Singapore Airlines swings to S$138m net loss in Q4

SINGAPORE: Singapore Airlines (SIA) on Thursday (May 18) reported a net loss of S$138 million in its fourth quarter from January to March, reversing from a S$225 million net profit in the same period last year.

Fuel costs before hedging increased $331 million in the quarter, due to a 50.7 per cent surge in average fuel prices and a stronger US dollar against the Singapore dollar.

The company also said that passenger flown revenue fell $17 million despite a 5.5 per cent traffic growth.

“Intense competition continues to exert pressure on yields amidst persistent cost pressures,” SIA said in a news release.

It also said that it made a provision for its cargo unit for “competition-related matters”.

Its full-year net profit fell by 55.2 per cent, attributable “in part” to the net loss recorded in the fourth quarter.

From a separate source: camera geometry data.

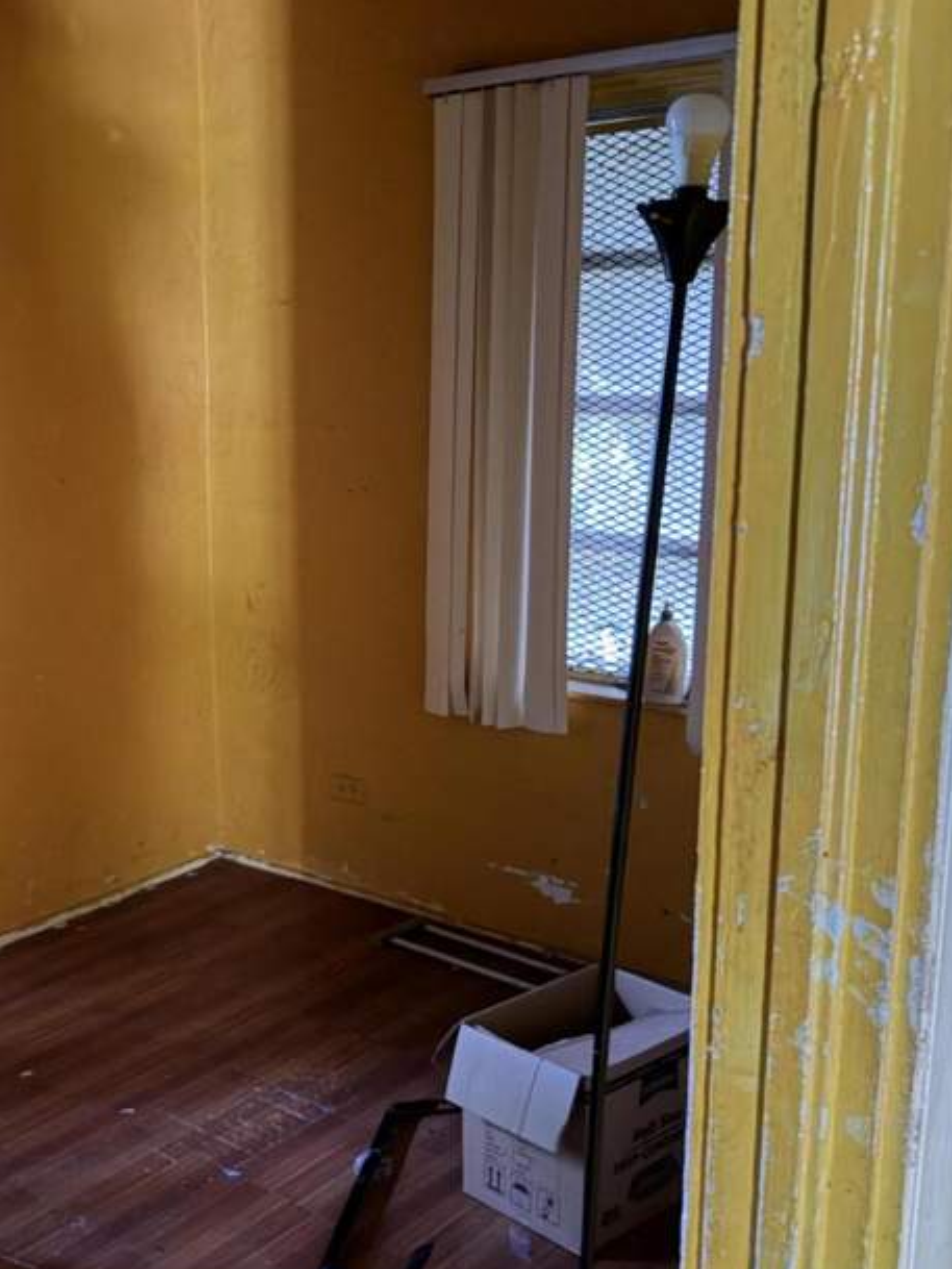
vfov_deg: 44.7
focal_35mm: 42
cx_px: 165
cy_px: 702
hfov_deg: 33.2
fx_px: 1540
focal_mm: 6.76
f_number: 1.78
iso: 2500
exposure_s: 1/5
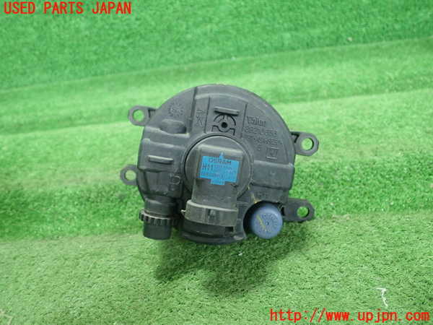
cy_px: 162
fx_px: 375
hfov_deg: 60.0
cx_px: 216
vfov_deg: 46.8
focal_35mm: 30
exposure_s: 1/125
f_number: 2.3
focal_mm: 5.5
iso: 640
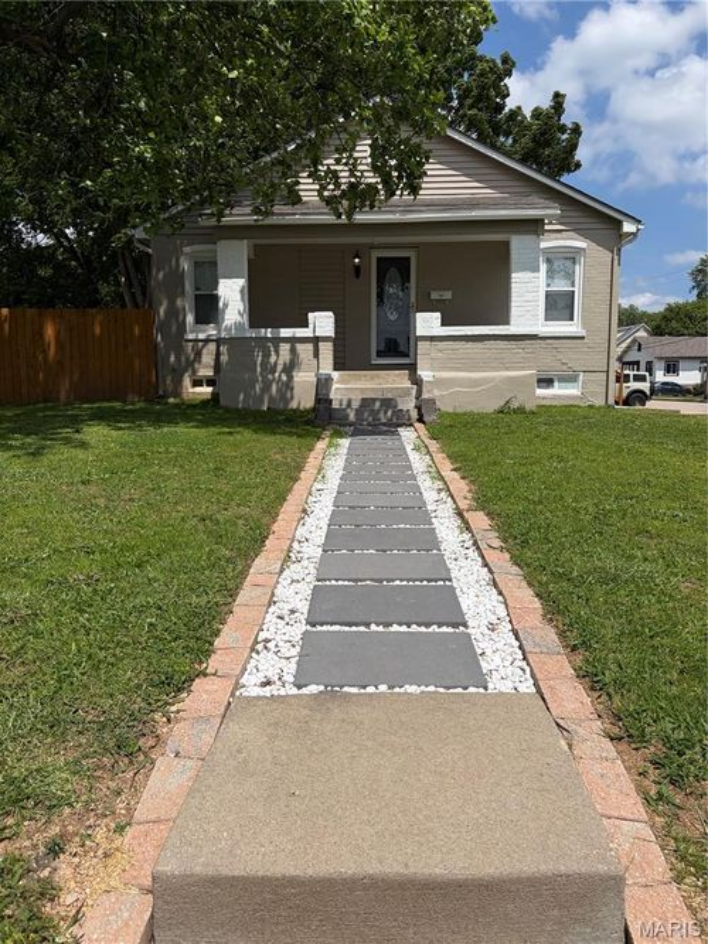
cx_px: 354
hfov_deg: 53.0
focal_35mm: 26
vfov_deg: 67.3
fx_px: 709
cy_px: 472
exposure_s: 1/7813
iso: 50
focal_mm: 5.96
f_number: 1.6
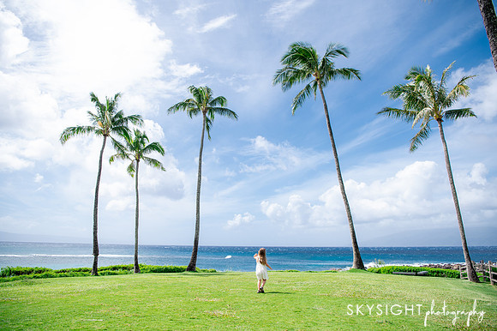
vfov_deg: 53.1
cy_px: 166
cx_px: 248
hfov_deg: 73.8
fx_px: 331
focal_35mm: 24
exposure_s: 1/1250
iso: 160
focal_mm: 24
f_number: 4
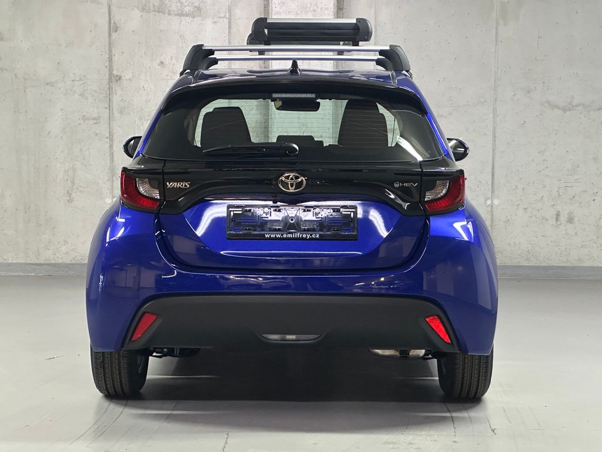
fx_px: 1339
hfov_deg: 25.3
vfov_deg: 19.1
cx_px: 301
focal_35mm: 77
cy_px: 226
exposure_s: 1/34
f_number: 2.8
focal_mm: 9
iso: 640
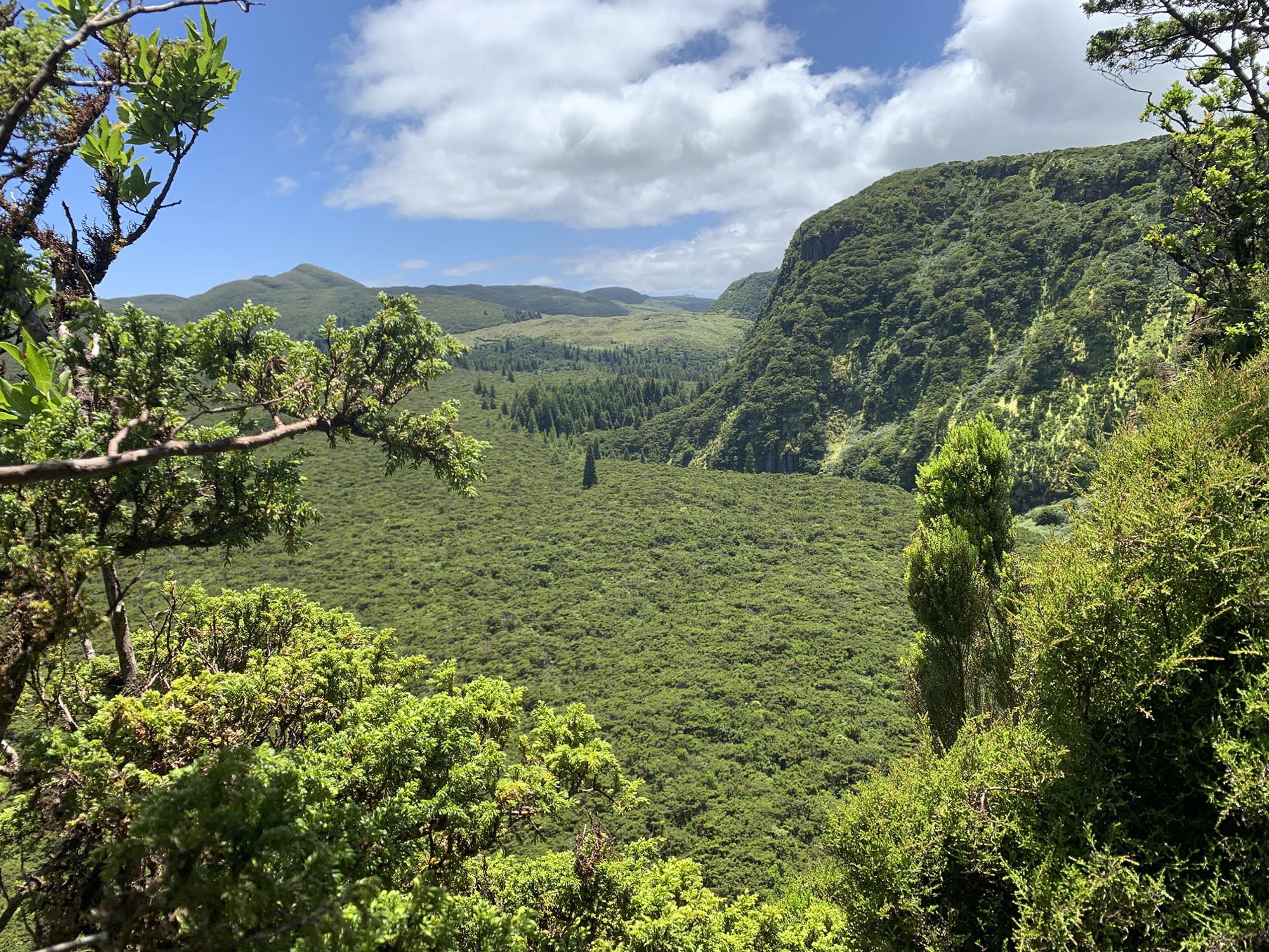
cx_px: 634
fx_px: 953
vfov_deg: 53.1
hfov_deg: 67.3
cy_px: 476
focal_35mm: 26
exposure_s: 1/1689
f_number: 1.8
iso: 25
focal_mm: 4.25
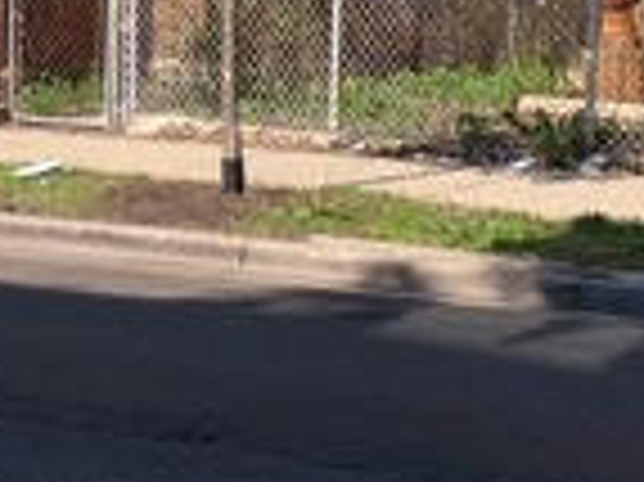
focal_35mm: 157
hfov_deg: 12.4
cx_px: 5
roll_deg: +0.1
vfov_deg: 9.3
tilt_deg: +1.6
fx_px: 2918
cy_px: -108
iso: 50
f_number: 2.4
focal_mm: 4.28
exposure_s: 1/975
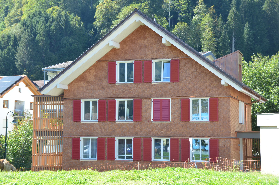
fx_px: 557
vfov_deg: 18.8
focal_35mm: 72
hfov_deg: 28.1
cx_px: 140
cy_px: 92
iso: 200
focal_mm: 48
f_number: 6.3
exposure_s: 1/160
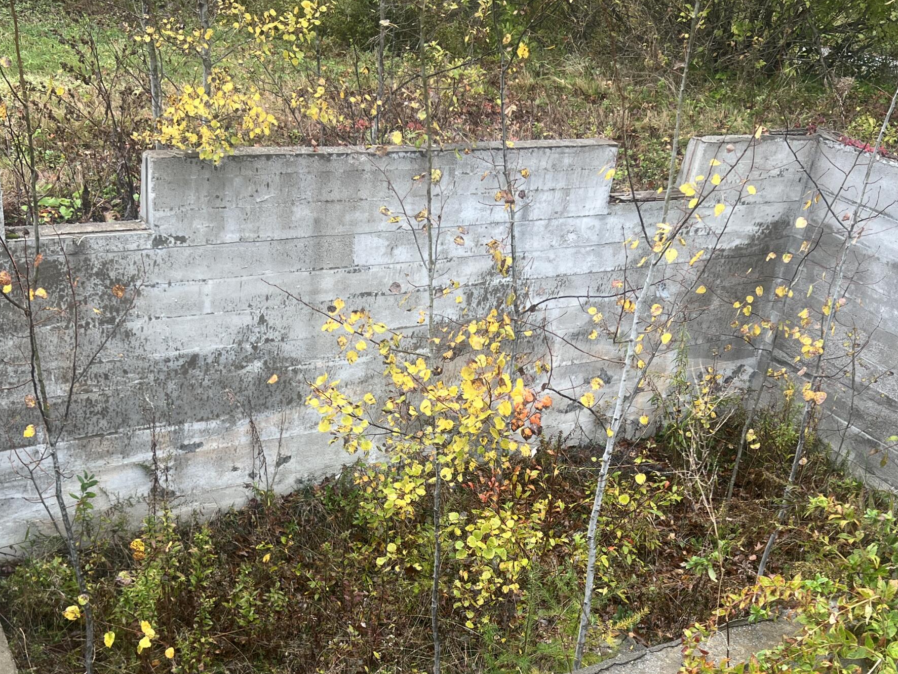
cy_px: 525
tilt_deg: -30.7
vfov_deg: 32.1
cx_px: 452
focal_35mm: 44
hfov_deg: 42.9
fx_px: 1142
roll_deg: -6.3
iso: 32
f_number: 1.5
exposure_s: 1/125
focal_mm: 5.7
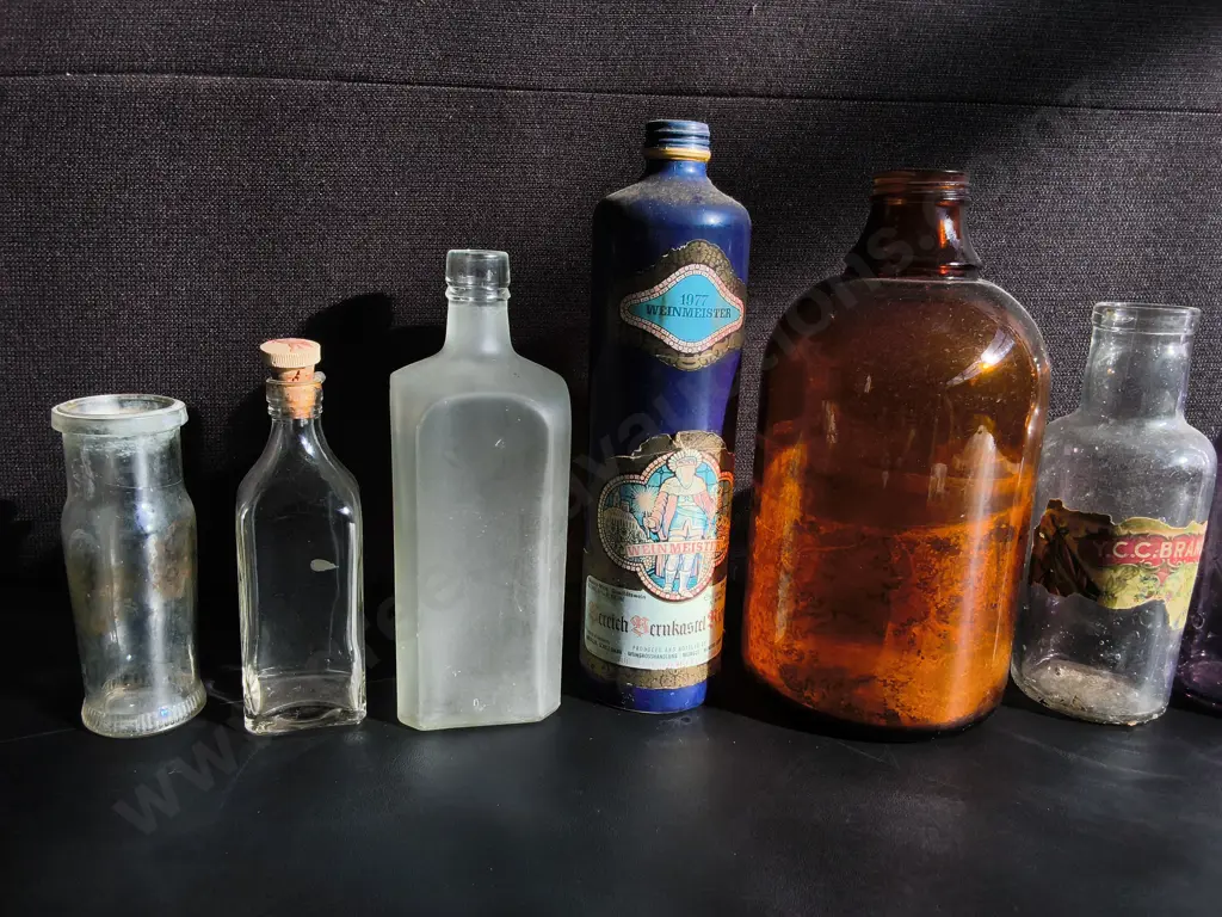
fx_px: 953
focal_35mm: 27
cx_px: 611
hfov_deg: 65.3
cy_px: 458
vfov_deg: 51.4
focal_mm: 2.87
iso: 32
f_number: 2
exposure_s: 1/1271
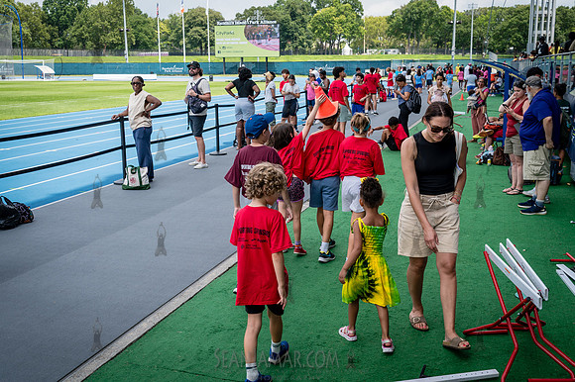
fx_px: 621
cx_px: 288
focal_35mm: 39
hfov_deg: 49.7
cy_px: 191
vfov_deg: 34.3
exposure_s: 1/320
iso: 100
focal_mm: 35
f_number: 5
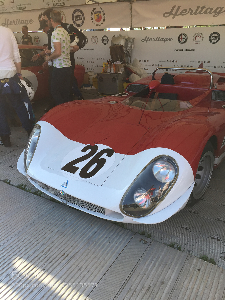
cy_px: 150
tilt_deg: -23.4
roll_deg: -0.9
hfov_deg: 48.2
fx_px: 251
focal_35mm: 29
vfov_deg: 61.7
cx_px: 112
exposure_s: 1/482
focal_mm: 4.15
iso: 32
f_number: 2.2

The S$138 million net loss is in stark contrast to the S$225 million net profit the group reported in the fourth quarter of the previous financial year.

For the full year, operating profit in its main SIA brand fell 20 per cent to S$386 million from the previous financial year.

However, profit increased 11 per cent in its SilkAir regional airline and also jumped by 59.52 per cent for its budget aviation holdings including low-cost subsidiaries, Tiger Airways and Scoot.

SIA Cargo posted an operating profit of S$3 million, up from a S$50 million loss the previous financial year.

Looking ahead, SIA said: “Intense competition arising from excess capacity in major markets, alongside geopolitical and economic uncertainty, continue to exert pressure on yields.”

On a more upbeat note, it said that the many strategic initiatives implemented to address structural changes “are now showing positive results”.

“Building on this foundation, the next phase of the SIA Group’s transformation has been launched” with a wide-ranging review under way, the company said.

“The review is aimed at identifying new revenue-generation opportunities and reshaping the business into one that continues to deliver high-quality products and services, though with a significantly improved cost base and higher levels of efficiency.”